Rating: 2 Stars
I have been toying with this idea for some time. My daughter and I live in a two bedroom, two bath apartment and one of those rooms is not a bedroom, it is a toy room. For the most part this is okay right now, as my daughter and I co-sleep. But eventually we won't anymore, not only because she will age out of it but because she is a GIANT. She's been in the 98-100%tile her entire life and hit four feet tall by her fifth birthday. So, she kind of takes up a lot of space with her flailing around. That means we are going to have to whittle the massive amount of toys down eventually, in order to be able to have her bed moved in there, along with her dresser, night stand, etc. We currently do this whittling thing twice a year, once before her birthday in July and once before Christmas. We always donate toys and clothes to the Open Door Mission, which provides such vital services for our homeless and working-poor populations. I have had a couple students live there at various points and do whatever I can to make sure that Eleanor and I donate items that we know others can benefit from. Plus, it clears out space, even though every year I ask PLEASE, less toys...but it can't really be helped. She is an only grandchild AND an only great-grandchild. I have been asking more for experiences, rather than toys, and this is something that is really catching on, as the author mentioned. Memberships to local museums, the zoo, children's theatre, etc. are all great ways to provide memorable experiences.
I do take some issue with the author when she says about someone needing to look at their underlying issues of why they might hold on to something for sentimental reasons. It comes across as almost feeling like she is suggesting that it is not okay to have emotional attachments to things and it could be some kind of psychological issue. This is not what she says in so many words, but that is kind of the implication how I interpreted it anyway because you know what? Sometimes a mom who knows she is not going to have any more babies wants to keep her only child's baby clothes a while and THERE IS NOTHING WRONG WITH THAT. Now, as my babe gets older, anything that no longer fits and is still in good condition automatically goes in the 'donate bag'. But the itty bitty little outfit I brought her home in? KEEPING IT.

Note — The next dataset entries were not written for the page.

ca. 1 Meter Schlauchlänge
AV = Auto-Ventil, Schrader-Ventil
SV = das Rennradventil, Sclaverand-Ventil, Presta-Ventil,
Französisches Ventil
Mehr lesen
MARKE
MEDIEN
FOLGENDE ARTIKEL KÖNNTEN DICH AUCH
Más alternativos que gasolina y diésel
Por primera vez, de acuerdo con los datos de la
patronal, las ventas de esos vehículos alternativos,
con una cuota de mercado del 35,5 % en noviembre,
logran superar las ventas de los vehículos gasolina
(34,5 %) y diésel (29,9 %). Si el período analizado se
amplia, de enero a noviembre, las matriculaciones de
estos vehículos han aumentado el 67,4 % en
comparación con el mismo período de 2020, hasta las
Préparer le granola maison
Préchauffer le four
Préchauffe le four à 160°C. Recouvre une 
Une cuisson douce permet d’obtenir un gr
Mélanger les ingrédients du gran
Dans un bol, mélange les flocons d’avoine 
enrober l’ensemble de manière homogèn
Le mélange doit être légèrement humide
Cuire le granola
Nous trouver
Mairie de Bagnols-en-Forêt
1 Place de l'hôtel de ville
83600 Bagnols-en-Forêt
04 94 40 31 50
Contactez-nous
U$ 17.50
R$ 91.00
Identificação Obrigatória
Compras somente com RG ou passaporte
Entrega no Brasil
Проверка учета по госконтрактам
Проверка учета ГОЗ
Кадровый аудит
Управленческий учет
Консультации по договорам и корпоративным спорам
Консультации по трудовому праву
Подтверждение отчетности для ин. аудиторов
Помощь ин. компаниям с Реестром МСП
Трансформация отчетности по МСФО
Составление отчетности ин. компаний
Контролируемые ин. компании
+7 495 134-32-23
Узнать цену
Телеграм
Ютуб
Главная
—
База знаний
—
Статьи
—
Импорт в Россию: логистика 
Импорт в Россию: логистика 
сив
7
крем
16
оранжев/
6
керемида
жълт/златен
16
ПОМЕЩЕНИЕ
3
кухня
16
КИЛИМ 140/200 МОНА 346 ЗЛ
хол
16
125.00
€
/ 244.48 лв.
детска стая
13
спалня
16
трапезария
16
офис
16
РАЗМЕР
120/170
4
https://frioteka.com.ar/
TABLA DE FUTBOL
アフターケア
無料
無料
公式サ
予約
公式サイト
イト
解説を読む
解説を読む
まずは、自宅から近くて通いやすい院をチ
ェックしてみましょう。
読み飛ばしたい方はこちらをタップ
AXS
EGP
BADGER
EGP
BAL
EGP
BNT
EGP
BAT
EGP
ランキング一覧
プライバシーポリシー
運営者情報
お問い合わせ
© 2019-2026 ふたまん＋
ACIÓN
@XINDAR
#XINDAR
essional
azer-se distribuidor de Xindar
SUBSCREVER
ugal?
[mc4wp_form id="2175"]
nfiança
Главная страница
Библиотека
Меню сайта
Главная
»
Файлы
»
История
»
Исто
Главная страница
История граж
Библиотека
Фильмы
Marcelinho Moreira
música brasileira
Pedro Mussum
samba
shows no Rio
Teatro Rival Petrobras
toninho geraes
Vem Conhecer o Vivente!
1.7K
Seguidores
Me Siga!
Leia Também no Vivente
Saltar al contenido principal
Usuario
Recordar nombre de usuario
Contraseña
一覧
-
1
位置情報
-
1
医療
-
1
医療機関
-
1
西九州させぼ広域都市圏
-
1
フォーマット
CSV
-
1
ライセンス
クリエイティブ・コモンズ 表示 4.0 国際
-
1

I did find some useful information and I appreciated the ideas of starting small and working up. There is just so much STUFF everywhere. Part of the "problem" too is that Eleanor and I are big readers (SHOCKING, right?!) so there are books on several surfaces, including end tables, night stands, the coffee table, my desk, and various bookshelves. Books are non-negotiable. Books are not clutter and books will not be viewed as such in this home. When I buy books, it is mainly from Half Price Books, and unless I truly love it, I sell it back after I am done with it. I was completely and totally ready to give this book a solid three stars, though I sometimes found it a little trite, and trying to be too cutesy. Then I read this heading at 89%:
"Reducing Physical Books from Your Life
I know, some people out there (myself included) love the feeling of a good book in their hands. The pressed pages and the physical feel of the book itself both contribute to a better reading experience. These things are nice, but the reality is that for a minimalist, books are largely seen as giant space takers. While it may take some time to get used to reading books on a screen, when you replace your large stock of books with a book reader or other type of mobile reading device, you are able to clear so much of the clutter away."
I'm sorry, but did someone just refer to books as CLUTTER? Sorry not sorry, two stars.
P.S. I did find many of the suggestions helpful and look forward to starting them. Just think about how many more books we will have room for once the clutter is gone! Tee hee hee.